# Creating a Module for Sentiment Analysis with NLTK

Now, you just need to run this one time. You can always run it again if you wanted, but now, you are ready to create the sentiment analysis module. Here's the file that we're going to call sentiment_mod.py

In [4]:
#File: sentiment_mod.py

import nltk
import random
#from nltk.corpus import movie_reviews
from nltk.classify.scikitlearn import SklearnClassifier
import pickle
from sklearn.naive_bayes import MultinomialNB, BernoulliNB
from sklearn.linear_model import LogisticRegression, SGDClassifier
from sklearn.svm import SVC, LinearSVC, NuSVC
from nltk.classify import ClassifierI
from statistics import mode
from nltk.tokenize import word_tokenize



class VoteClassifier(ClassifierI):
    def __init__(self, *classifiers):
        self._classifiers = classifiers

    def classify(self, features):
        votes = []
        for c in self._classifiers:
            v = c.classify(features)
            votes.append(v)
        return mode(votes)

    def confidence(self, features):
        votes = []
        for c in self._classifiers:
            v = c.classify(features)
            votes.append(v)

        choice_votes = votes.count(mode(votes))
        conf = choice_votes / len(votes)
        return conf


documents_f = open("documents.pickle", "rb")
documents = pickle.load(documents_f)
documents_f.close()




word_features5k_f = open("wordfeatures.pickle", "rb")
word_features = pickle.load(word_features5k_f)
word_features5k_f.close()


def find_features(document):
    words = word_tokenize(document)
    features = {}
    for w in word_features:
        features[w] = (w in words)

    return features



featuresets_f = open("featuresets.pickle", "rb")
featuresets = pickle.load(featuresets_f)
featuresets_f.close()

random.shuffle(featuresets)
print(len(featuresets))

testing_set = featuresets[10000:]
training_set = featuresets[:10000]



open_file = open("naive.pickle", "rb")
classifier = pickle.load(open_file)
open_file.close()


open_file = open("mnb.pickle", "rb")
MNB_classifier = pickle.load(open_file)
open_file.close()



open_file = open("bnb.pickle", "rb")
BernoulliNB_classifier = pickle.load(open_file)
open_file.close()


open_file = open("logreg.pickle", "rb")
LogisticRegression_classifier = pickle.load(open_file)
open_file.close()


open_file = open("linsvc.pickle", "rb")
LinearSVC_classifier = pickle.load(open_file)
open_file.close()


open_file = open("SGDV.pickle", "rb")
SGDC_classifier = pickle.load(open_file)
open_file.close()




voted_classifier = VoteClassifier(
                                  classifier,
                                  LinearSVC_classifier,
                                  MNB_classifier,
                                  BernoulliNB_classifier,
                                  LogisticRegression_classifier)




def sentiment(text):
    feats = find_features(text)
    return voted_classifier.classify(feats),voted_classifier.confidence(feats)

10664


So here, there's really nothing new, besides the final function, which is quite simple. This function is the crux of what we will be interacting with from here on out. This function, which we're calling "sentiment," takes one parameter, which is text. From there, we break down the features with the find_features function we created long ago. From there, now all we need to do is use our voted_classifier to return not only the classification, but also the confidence in that classification.

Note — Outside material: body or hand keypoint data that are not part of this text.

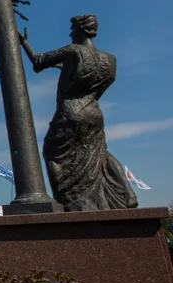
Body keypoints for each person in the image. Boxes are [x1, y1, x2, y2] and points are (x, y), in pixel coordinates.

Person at [19, 15, 138, 211]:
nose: (70, 32)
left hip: (70, 111)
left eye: (73, 29)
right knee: (101, 153)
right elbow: (94, 88)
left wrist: (23, 42)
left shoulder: (72, 50)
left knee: (52, 153)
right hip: (93, 112)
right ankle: (127, 193)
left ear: (82, 30)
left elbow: (38, 61)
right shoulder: (110, 60)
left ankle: (72, 203)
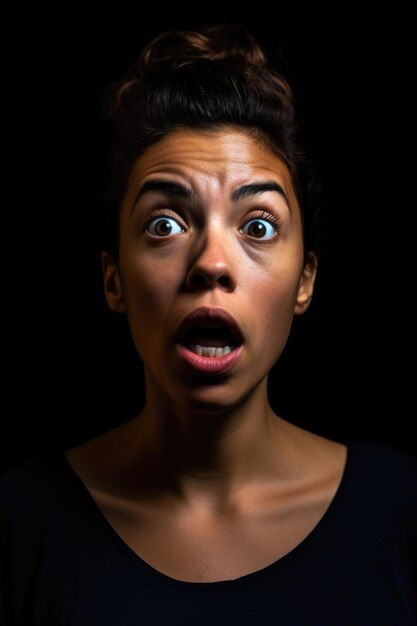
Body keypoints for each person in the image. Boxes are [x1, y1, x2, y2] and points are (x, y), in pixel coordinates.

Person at [1, 23, 416, 626]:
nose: (212, 264)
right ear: (113, 278)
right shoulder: (19, 524)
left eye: (258, 226)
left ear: (306, 280)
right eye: (165, 224)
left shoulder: (403, 512)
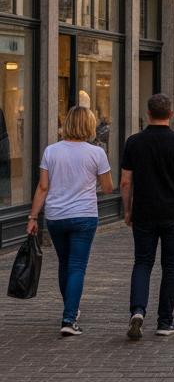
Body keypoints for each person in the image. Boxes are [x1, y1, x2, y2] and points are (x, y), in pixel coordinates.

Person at [121, 93, 174, 340]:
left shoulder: (134, 142)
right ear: (171, 114)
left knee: (142, 263)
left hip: (143, 212)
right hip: (173, 213)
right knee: (170, 266)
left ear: (148, 113)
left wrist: (128, 210)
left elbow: (125, 182)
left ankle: (137, 311)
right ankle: (165, 321)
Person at [25, 106, 114, 336]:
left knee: (65, 264)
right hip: (84, 215)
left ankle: (70, 309)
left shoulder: (51, 151)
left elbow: (43, 187)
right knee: (77, 267)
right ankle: (69, 317)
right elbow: (108, 188)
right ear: (89, 125)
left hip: (56, 216)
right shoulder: (97, 153)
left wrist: (33, 217)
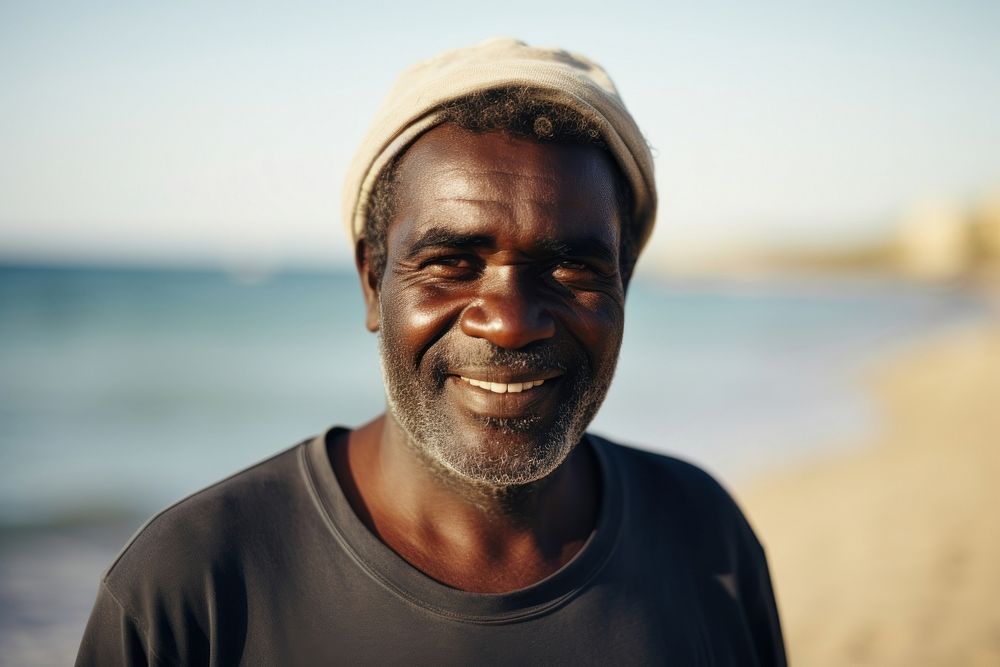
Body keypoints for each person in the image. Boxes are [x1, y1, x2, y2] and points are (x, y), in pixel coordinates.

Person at [77, 38, 786, 665]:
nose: (509, 323)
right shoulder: (190, 587)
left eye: (572, 267)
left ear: (623, 283)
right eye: (452, 261)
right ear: (371, 280)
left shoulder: (706, 536)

With that, we can now use this file, and the sentiment function as a module. Here's an example script that might utilize the module:

In [6]:
import sentiment_mod as s

print(s.sentiment("This movie was awesome! The acting was great, plot was wonderful, and there were pythons...so yea!"))
print(s.sentiment("This movie was utter junk. There were absolutely 0 pythons. I don't see what the point was at all. Horrible movie, 0/10"))

10664
('neg', 0.6)
('neg', 1.0)


As expected, the movie with pythons obviously did very well with reviewers, and the movie without any pythons was junk. Both of these were with 100% confidence as well.

It took me about 5 seconds to import the module, since we pickled the classifiers, as compared to the 30ish minutes it took without pickling. Yay for pickling. Your time will vary greatly depending on your processor. If you continue down this path, I will just throw out there that **you may also want to look into joblib**.

Now that we have this awesome module, and it works easily, what can we do? I propose we take to Twitter to perform live sentiment analysis!

In [7]:
print(s.sentiment("I am absolutely delighted. The lovely acting combined with the excellent camera work make for an outstanding piece of art!"))

('pos', 1.0)


In [8]:
print(s.sentiment("Well I don't know, I guess they could not really convey their intended messages clearly. I was lost for most of the plot."))

('neg', 1.0)